Hmm, sold if it has a sound test menu and any redeeming qualities in the grinding for weeks to get to level 20 area.
I did enjot the game quite a bit during the beta days and when private servers started to pop up.


----------



## War (Jul 25, 2008)

I don't meant to be a b!tch here... but how exactly is this news? Most people have known about Ragna DS/MapleStory DS for a LONG time now... I don't see any new info in this thread...


----------



## millenium6000 (Jul 28, 2008)

Ragnarok DS is very very very very very very very very very very very very very very very very very very very very very very very very very COOOOOOOOOOOOOOOOOOOOOOOL!!!!! I'll wait for the US version of this game!!!


----------



## Trunkz (Jul 28, 2008)

Well, I'm pretty sure side-scrollers like Maple Story are pretty feasible on the DS, MMO-wise. I remember years ago, I was playing on a MMO called Deloria, and I'm more than happy to be bet that something of that caliber would be able to put on the DS. So there's no need for 50 people to jump onto this thread, and start cap'sing everything


----------



## Sp33der (Jul 28, 2008)

the ragnarok ds looks a bit fake to me IMO, but yea i actually wanna see how it will become in the single player and multiplayer modes.


----------



## Pizzaroo (Jul 28, 2008)

That screenshot for MSDS was in the like... PRE-beta version (well, no other version came out 
	

	
	
		
		

		
		
	


	




). im sure it will improve.


----------



## Skeeve22 (Jul 28, 2008)

I hope ragnarok at least has 4 player multiplayer, i'm sure the DS could handle that.

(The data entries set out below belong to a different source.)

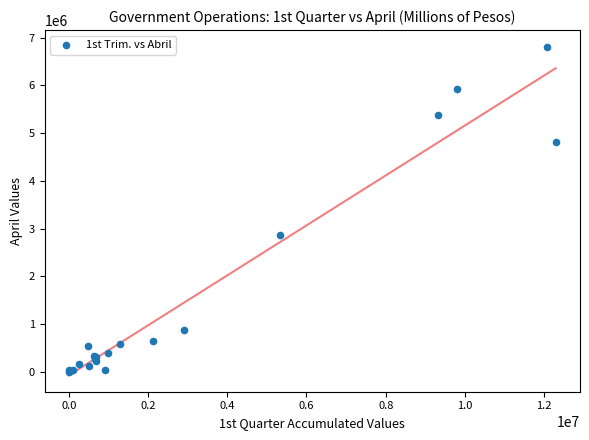

What Y value in the scatter plot is closest to 3408614?

2862426.2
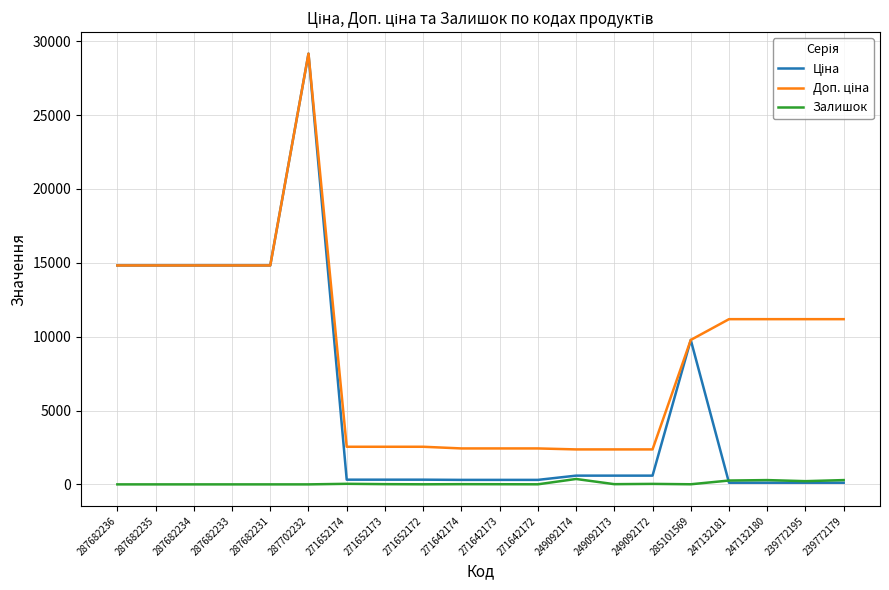

At which category does the chart reach its peak across all series?

287702232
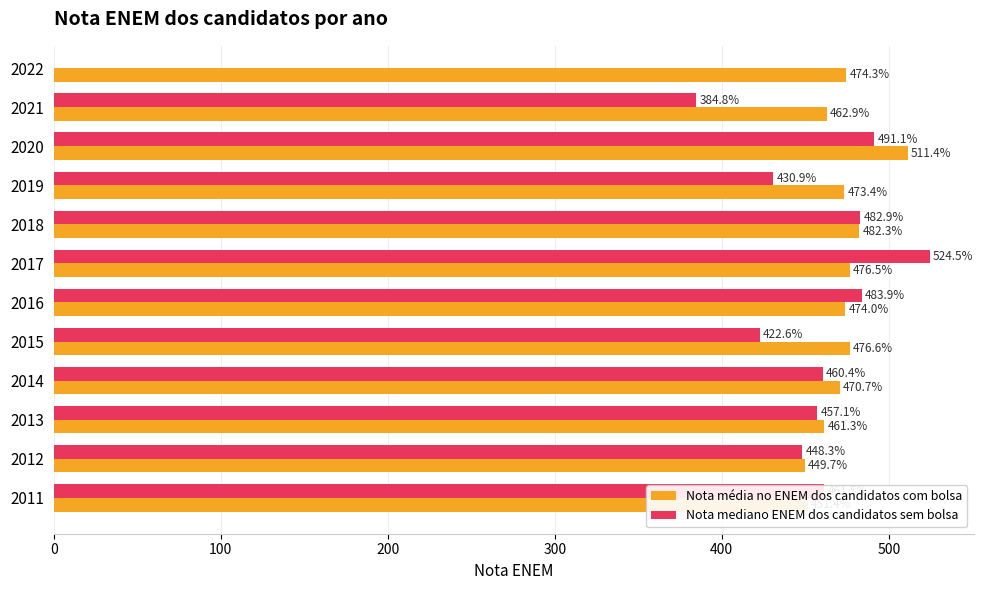

True or false: Nota média no ENEM dos candidatos com bolsa has a value of 451.4 at 2011.

True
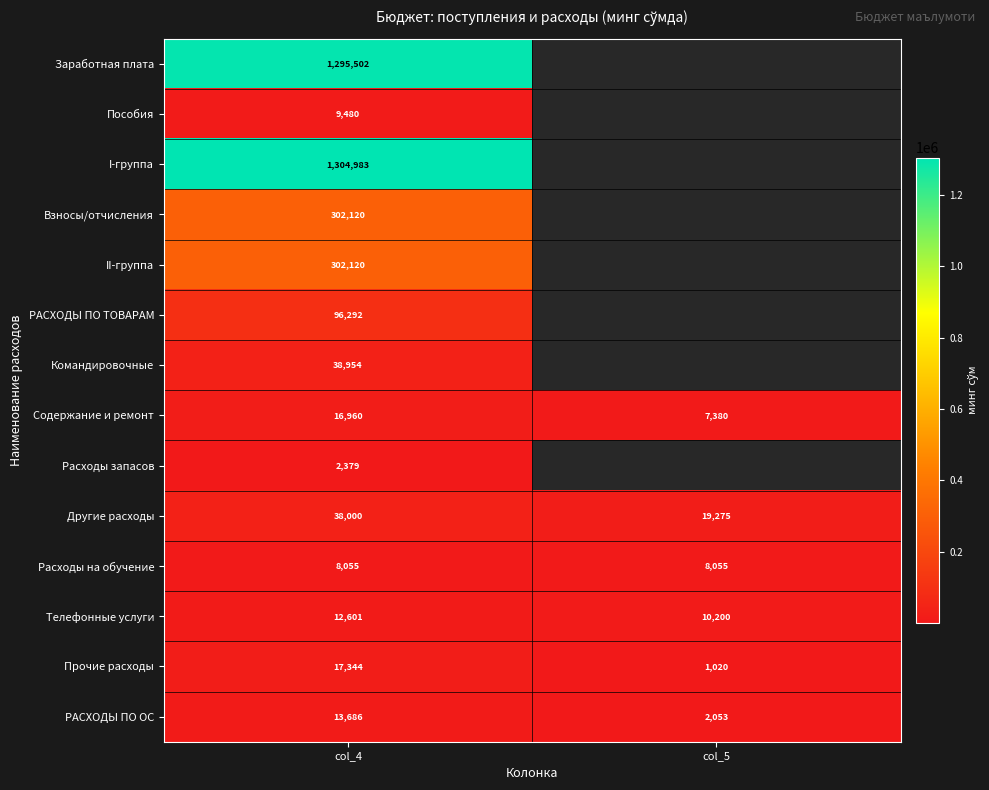

Which category has the highest value across all series?

col_4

and yes, a basic MMO setup COULD be done on the nintendo DS, the company would just have to be dedicated to running their own servers for the DS so as to not have to be bound by Nintendo's WFC rules, such as friend codes. Sadly, the only company to do this so far is Disney with their DGamer char room service, which are avatar chat rooms with no friendcodes needed. I can see an extremely basic MMO along the lines of PSO feasibly working on the DS, but not much more.


----------



## LTK (Jul 28, 2008)

Honestly I would be happy to play with Local multiplayer only. Kinda' like FFCC.
WiFi is too unreliable imo


----------



## pokemongalaxy (Jul 28, 2008)

damn...the ms video is removed 
	

	
	
		
		

		
		
	


	




 But if theyre ever released in english or some1 makes an english patch,  Im so "getting it"...aka: downlo...


----------



## ctkxtreme (Jul 28, 2008)

I hated Maplestory and I'm pretty sure Ragnarok is no different from endless grindan with cheap 2d sprites.


----------



## cosmiccinema (Sep 22, 2008)

any news on when Maple and rag will be released?


----------



## CockroachMan (Sep 22, 2008)

Ragnarok is being released on Japan in December.. no information about a western release.


----------



## Robert100 (Dec 14, 2008)

Ragnarok online is released !
the gameplay is quite okay and it seems that it now plays as an rpg (with storyline if i'm not wrong)
still testing though


----------